Federated Inference with Reliable Uncertainty Quantification over
Wireless Channels via Conformal Prediction
- URL: http://arxiv.org/abs/2308.04237v2
- Date: Fri, 15 Dec 2023 17:30:52 GMT
- Title: Federated Inference with Reliable Uncertainty Quantification over
Wireless Channels via Conformal Prediction
- Authors: Meiyi Zhu, Matteo Zecchin, Sangwoo Park, Caili Guo, Chunyan Feng,
Osvaldo Simeone
- Abstract summary: We study a wireless federated inference scenario in which devices and a server share a pre-trained machine learning model.
We introduce a novel protocol, termed wireless federated conformal prediction (WFCP)
WFCP is proved to provide formal reliability guarantees in terms of coverage of the predicted set produced by the server.
- Score: 43.36472219160387
- License: http://arxiv.org/licenses/nonexclusive-distrib/1.0/
- Abstract: In this paper, we consider a wireless federated inference scenario in which
devices and a server share a pre-trained machine learning model.

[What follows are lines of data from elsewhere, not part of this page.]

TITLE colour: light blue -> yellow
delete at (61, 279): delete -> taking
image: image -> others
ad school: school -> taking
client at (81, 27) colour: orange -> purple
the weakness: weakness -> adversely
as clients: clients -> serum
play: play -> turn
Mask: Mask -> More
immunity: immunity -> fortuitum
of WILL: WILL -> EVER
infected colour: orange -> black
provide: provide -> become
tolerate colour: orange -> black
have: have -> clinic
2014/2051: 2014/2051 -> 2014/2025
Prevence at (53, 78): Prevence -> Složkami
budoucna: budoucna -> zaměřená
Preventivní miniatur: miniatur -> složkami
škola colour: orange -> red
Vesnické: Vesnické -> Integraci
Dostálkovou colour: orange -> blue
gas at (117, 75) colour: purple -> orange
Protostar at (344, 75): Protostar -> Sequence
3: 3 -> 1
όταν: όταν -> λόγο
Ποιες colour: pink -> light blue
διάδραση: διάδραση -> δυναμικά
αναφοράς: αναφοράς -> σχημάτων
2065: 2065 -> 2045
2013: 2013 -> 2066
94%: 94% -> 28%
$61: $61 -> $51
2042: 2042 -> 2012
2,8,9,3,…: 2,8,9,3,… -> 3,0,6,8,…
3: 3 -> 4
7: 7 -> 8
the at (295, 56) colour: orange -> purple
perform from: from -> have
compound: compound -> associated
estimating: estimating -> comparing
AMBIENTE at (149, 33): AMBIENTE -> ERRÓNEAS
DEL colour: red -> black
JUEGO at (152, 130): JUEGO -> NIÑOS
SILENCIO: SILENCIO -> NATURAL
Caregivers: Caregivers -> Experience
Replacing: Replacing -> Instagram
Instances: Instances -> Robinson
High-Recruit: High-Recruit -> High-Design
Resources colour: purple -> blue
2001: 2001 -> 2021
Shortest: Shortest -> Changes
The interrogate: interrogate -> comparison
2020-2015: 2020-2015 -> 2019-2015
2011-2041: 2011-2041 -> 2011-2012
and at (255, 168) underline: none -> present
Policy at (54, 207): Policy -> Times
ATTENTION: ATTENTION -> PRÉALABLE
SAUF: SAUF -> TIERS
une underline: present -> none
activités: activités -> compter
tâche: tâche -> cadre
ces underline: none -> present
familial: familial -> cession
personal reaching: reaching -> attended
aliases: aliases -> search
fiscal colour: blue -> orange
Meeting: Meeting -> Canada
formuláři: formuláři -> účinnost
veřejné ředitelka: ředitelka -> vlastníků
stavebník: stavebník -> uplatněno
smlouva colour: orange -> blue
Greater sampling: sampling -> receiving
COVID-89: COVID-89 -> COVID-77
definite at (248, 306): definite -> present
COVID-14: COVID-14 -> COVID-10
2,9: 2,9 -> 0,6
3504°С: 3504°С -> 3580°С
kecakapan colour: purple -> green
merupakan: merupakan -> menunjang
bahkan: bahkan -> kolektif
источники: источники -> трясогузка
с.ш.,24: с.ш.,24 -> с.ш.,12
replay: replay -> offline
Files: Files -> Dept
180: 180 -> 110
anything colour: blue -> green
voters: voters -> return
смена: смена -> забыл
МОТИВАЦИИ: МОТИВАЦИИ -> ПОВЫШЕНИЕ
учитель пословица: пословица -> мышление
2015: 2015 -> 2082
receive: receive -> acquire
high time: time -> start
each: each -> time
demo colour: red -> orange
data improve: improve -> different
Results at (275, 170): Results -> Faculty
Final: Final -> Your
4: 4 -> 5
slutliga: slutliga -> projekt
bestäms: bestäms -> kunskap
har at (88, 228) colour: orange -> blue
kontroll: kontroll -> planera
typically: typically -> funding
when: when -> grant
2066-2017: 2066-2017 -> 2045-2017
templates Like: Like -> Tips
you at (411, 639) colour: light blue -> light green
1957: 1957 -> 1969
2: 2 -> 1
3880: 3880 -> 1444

The devices
communicate statistical information about their local data to the server over a
common wireless channel, aiming to enhance the quality of the inference
decision at the server. Recent work has introduced federated conformal
prediction (CP), which leverages devices-to-server communication to improve the
reliability of the server's decision. With federated CP, devices communicate to
the server information about the loss accrued by the shared pre-trained model
on the local data, and the server leverages this information to calibrate a
decision interval, or set, so that it is guaranteed to contain the correct
answer with a pre-defined target reliability level. Previous work assumed
noise-free communication, whereby devices can communicate a single real number
to the server. In this paper, we study for the first time federated CP in a
wireless setting. We introduce a novel protocol, termed wireless federated
conformal prediction (WFCP), which builds on type-based multiple access (TBMA)
and on a novel quantile correction strategy. WFCP is proved to provide formal
reliability guarantees in terms of coverage of the predicted set produced by
the server. Using numerical results, we demonstrate the significant advantages
of WFCP against digital implementations of existing federated CP schemes,
especially in regimes with limited communication resources and/or large number
of devices.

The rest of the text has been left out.